From 774376dc8f7ed76657660e6beb0f5191d1bdaae4 Mon Sep 17 00:00:00 2001
From: Andres Freund <andres@anarazel.de>
Date: Fri, 3 Nov 2017 07:52:29 -0700
Subject: [PATCH] Fix pruning of locked and updated tuples.

Previously it was possible that a tuple was not pruned during vacuum,
even though it's update xmax (i.e. the updating xid in a multixact
with both key share lockers and an updater) was below the cutoff
horizon.

As the freezing code assumed, rightly so, that that's not supposed to
happen, xmax would be preserved (as a member of a new multixact or
xmax directly). That causes two problems: For one the tuple is below
the xmin horizon, which can cause problems if the clog is truncated or
once there's an xid wraparound. The bigger problem is that that will
break HOT chains, leading to index lookups failing, which in turn can
lead to constraints being violated.

Fix the problem by recognizing that tuples can be DEAD instead of
RECENTLY_DEAD, even if the multixactid has alive members, if the
update_xid is below the xmin horizon. That's safe because newer
versions of the tuple will contain the locking xids.
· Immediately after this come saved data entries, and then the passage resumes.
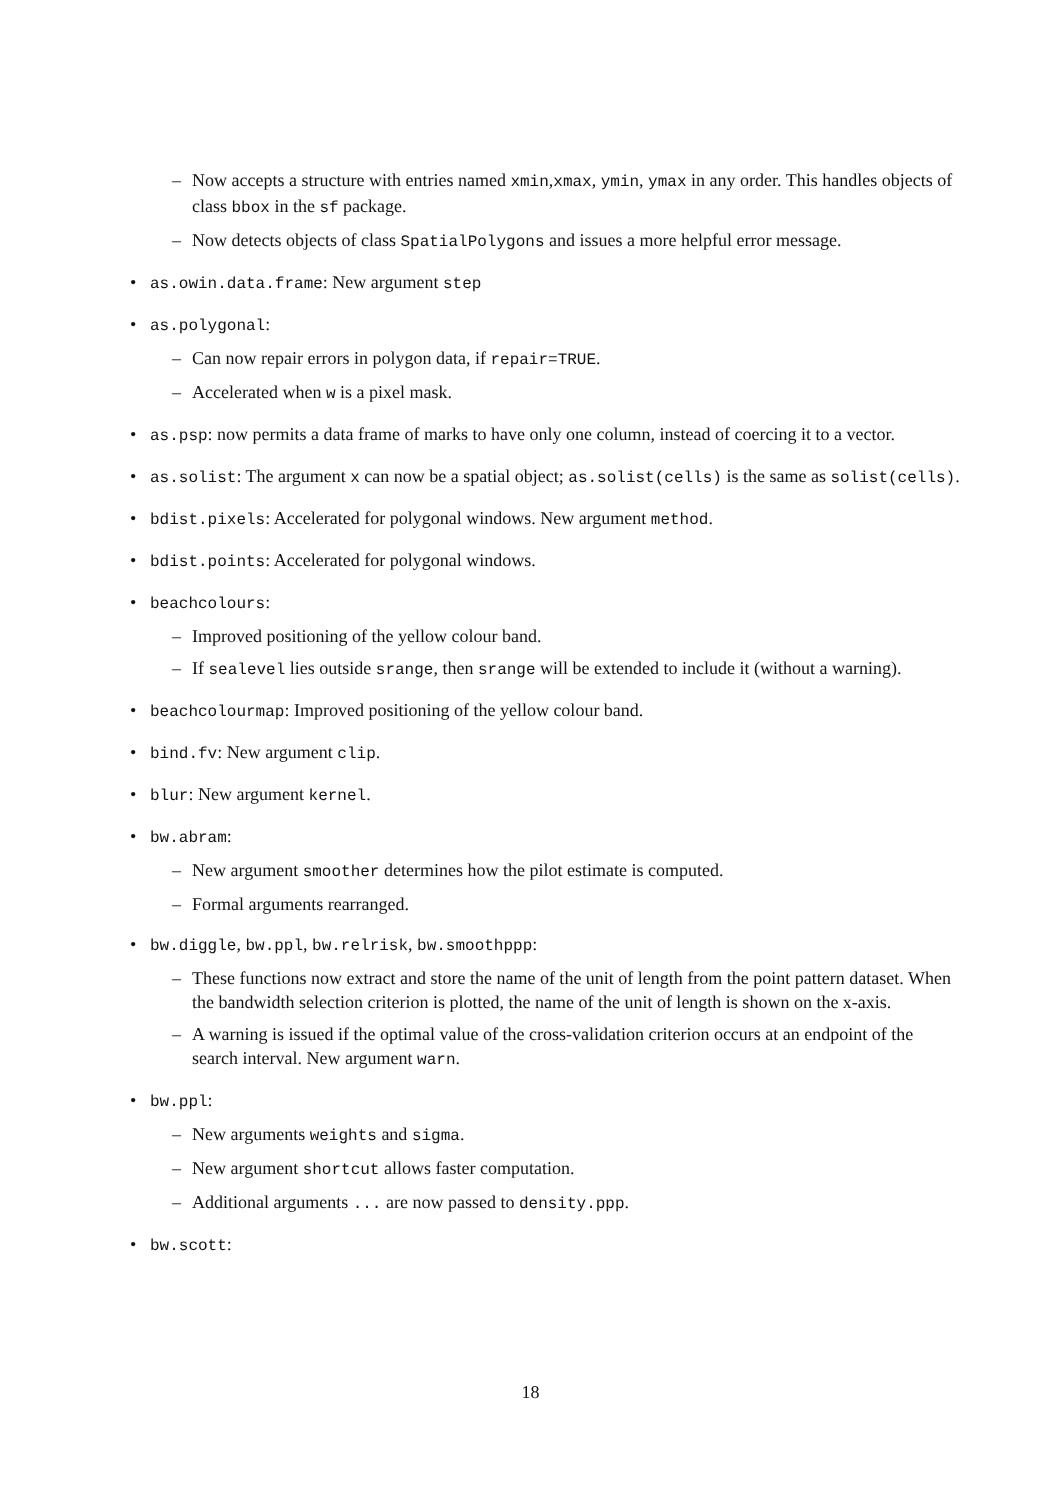– Now accepts a structure with entries named xmin,xmax, ymin, ymax in any order. This handles objects of class bbox in the sf package.
– Now detects objects of class SpatialPolygons and issues a more helpful error message.
• as.owin.data.frame: New argument step
• as.polygonal:
– Can now repair errors in polygon data, if repair=TRUE.
– Accelerated when w is a pixel mask.
• as.psp: now permits a data frame of marks to have only one column, instead of coercing it to a vector.
• as.solist: The argument x can now be a spatial object; as.solist(cells) is the same as solist(cells).
• bdist.pixels: Accelerated for polygonal windows. New argument method.
• bdist.points: Accelerated for polygonal windows.
• beachcolours:
– Improved positioning of the yellow colour band.
– If sealevel lies outside srange, then srange will be extended to include it (without a warning).
• beachcolourmap: Improved positioning of the yellow colour band.
• bind.fv: New argument clip.
• blur: New argument kernel.
• bw.abram:
– New argument smoother determines how the pilot estimate is computed.
– Formal arguments rearranged.
• bw.diggle, bw.ppl, bw.relrisk, bw.smoothppp:
– These functions now extract and store the name of the unit of length from the point pattern dataset. When the bandwidth selection criterion is plotted, the name of the unit of length is shown on the x-axis.
– A warning is issued if the optimal value of the cross-validation criterion occurs at an endpoint of the search interval. New argument warn.
• bw.ppl:
– New arguments weights and sigma.
– New argument shortcut allows faster computation.
– Additional arguments ... are now passed to density.ppp.
• bw.scott:
18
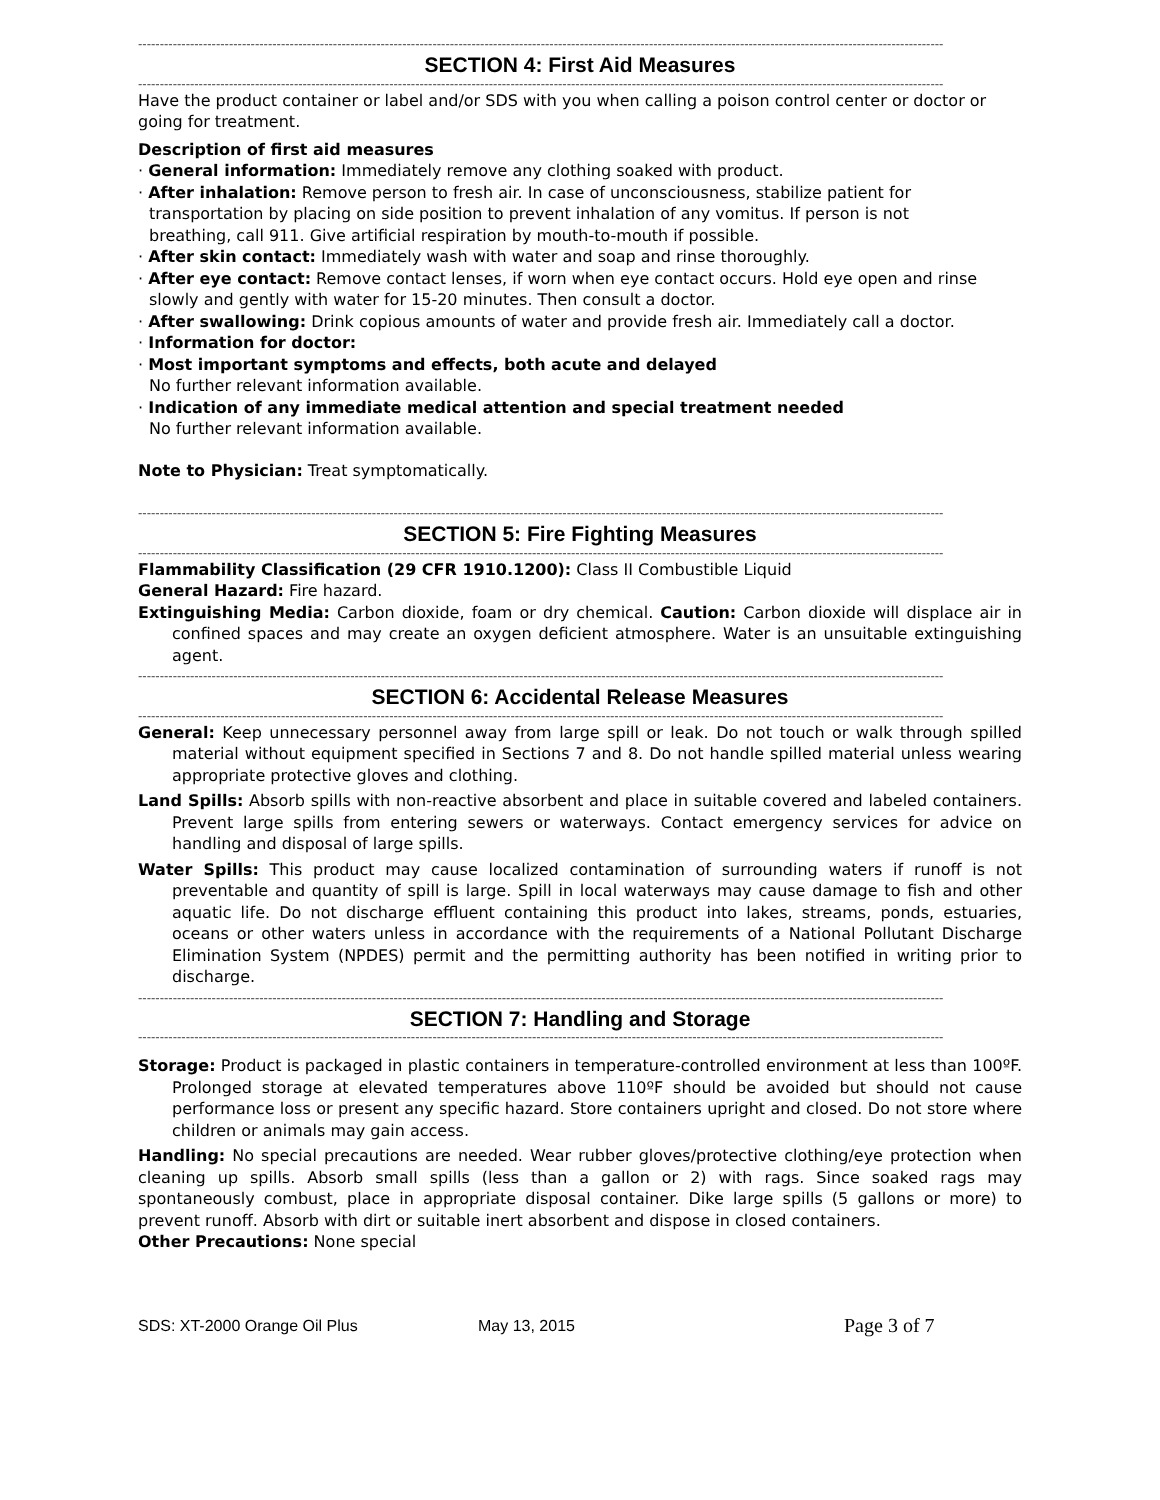------------------------------------------------------------------------------------------------------------------------------------------------------------------------------------------
SECTION 4: First Aid Measures
------------------------------------------------------------------------------------------------------------------------------------------------------------------------------------------
Have the product container or label and/or SDS with you when calling a poison control center or doctor or going for treatment.
Description of first aid measures
· General information: Immediately remove any clothing soaked with product.
· After inhalation: Remove person to fresh air. In case of unconsciousness, stabilize patient for
transportation by placing on side position to prevent inhalation of any vomitus. If person is not
breathing, call 911. Give artificial respiration by mouth-to-mouth if possible.
· After skin contact: Immediately wash with water and soap and rinse thoroughly.
· After eye contact: Remove contact lenses, if worn when eye contact occurs. Hold eye open and rinse
slowly and gently with water for 15-20 minutes. Then consult a doctor.
· After swallowing: Drink copious amounts of water and provide fresh air. Immediately call a doctor.
· Information for doctor:
· Most important symptoms and effects, both acute and delayed
No further relevant information available.
· Indication of any immediate medical attention and special treatment needed
No further relevant information available.
Note to Physician: Treat symptomatically.
------------------------------------------------------------------------------------------------------------------------------------------------------------------------------------------
SECTION 5: Fire Fighting Measures
------------------------------------------------------------------------------------------------------------------------------------------------------------------------------------------
Flammability Classification (29 CFR 1910.1200): Class II Combustible Liquid
General Hazard: Fire hazard.
Extinguishing Media: Carbon dioxide, foam or dry chemical. Caution: Carbon dioxide will displace air in confined spaces and may create an oxygen deficient atmosphere. Water is an unsuitable extinguishing agent.
------------------------------------------------------------------------------------------------------------------------------------------------------------------------------------------
SECTION 6: Accidental Release Measures
------------------------------------------------------------------------------------------------------------------------------------------------------------------------------------------
General: Keep unnecessary personnel away from large spill or leak. Do not touch or walk through spilled material without equipment specified in Sections 7 and 8. Do not handle spilled material unless wearing appropriate protective gloves and clothing.
Land Spills: Absorb spills with non-reactive absorbent and place in suitable covered and labeled containers. Prevent large spills from entering sewers or waterways. Contact emergency services for advice on handling and disposal of large spills.
Water Spills: This product may cause localized contamination of surrounding waters if runoff is not preventable and quantity of spill is large. Spill in local waterways may cause damage to fish and other aquatic life. Do not discharge effluent containing this product into lakes, streams, ponds, estuaries, oceans or other waters unless in accordance with the requirements of a National Pollutant Discharge Elimination System (NPDES) permit and the permitting authority has been notified in writing prior to discharge.
------------------------------------------------------------------------------------------------------------------------------------------------------------------------------------------
SECTION 7: Handling and Storage
------------------------------------------------------------------------------------------------------------------------------------------------------------------------------------------
Storage: Product is packaged in plastic containers in temperature-controlled environment at less than 100ºF. Prolonged storage at elevated temperatures above 110ºF should be avoided but should not cause performance loss or present any specific hazard. Store containers upright and closed. Do not store where children or animals may gain access.
Handling: No special precautions are needed. Wear rubber gloves/protective clothing/eye protection when cleaning up spills. Absorb small spills (less than a gallon or 2) with rags. Since soaked rags may spontaneously combust, place in appropriate disposal container. Dike large spills (5 gallons or more) to prevent runoff. Absorb with dirt or suitable inert absorbent and dispose in closed containers.
Other Precautions: None special
SDS: XT-2000 Orange Oil Plus May 13, 2015 Page 3 of 7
As the wrong freezing of xmax can cause data corruption, extend sanity
checks and promote them to elogs rather than assertions.

Per-Discussion: Robert Haas and Freund
Reported-By: Daniel Wood
Discussion:
    https://postgr.es/m/E5711E62-8FDF-4DCA-A888-C200BF6B5742@amazon.com
    https://postgr.es/m/20171102112019.33wb7g5wp4zpjelu@alap3.anarazel.de
---
 src/backend/access/heap/heapam.c      | 34 ++++++++++++++++------
 src/backend/commands/vacuumlazy.c     | 13 +++++++++
 src/backend/utils/time/tqual.c        | 53 +++++++++++++++--------------------
 src/test/isolation/isolation_schedule |  1 +
 4 files changed, 62 insertions(+), 39 deletions(-)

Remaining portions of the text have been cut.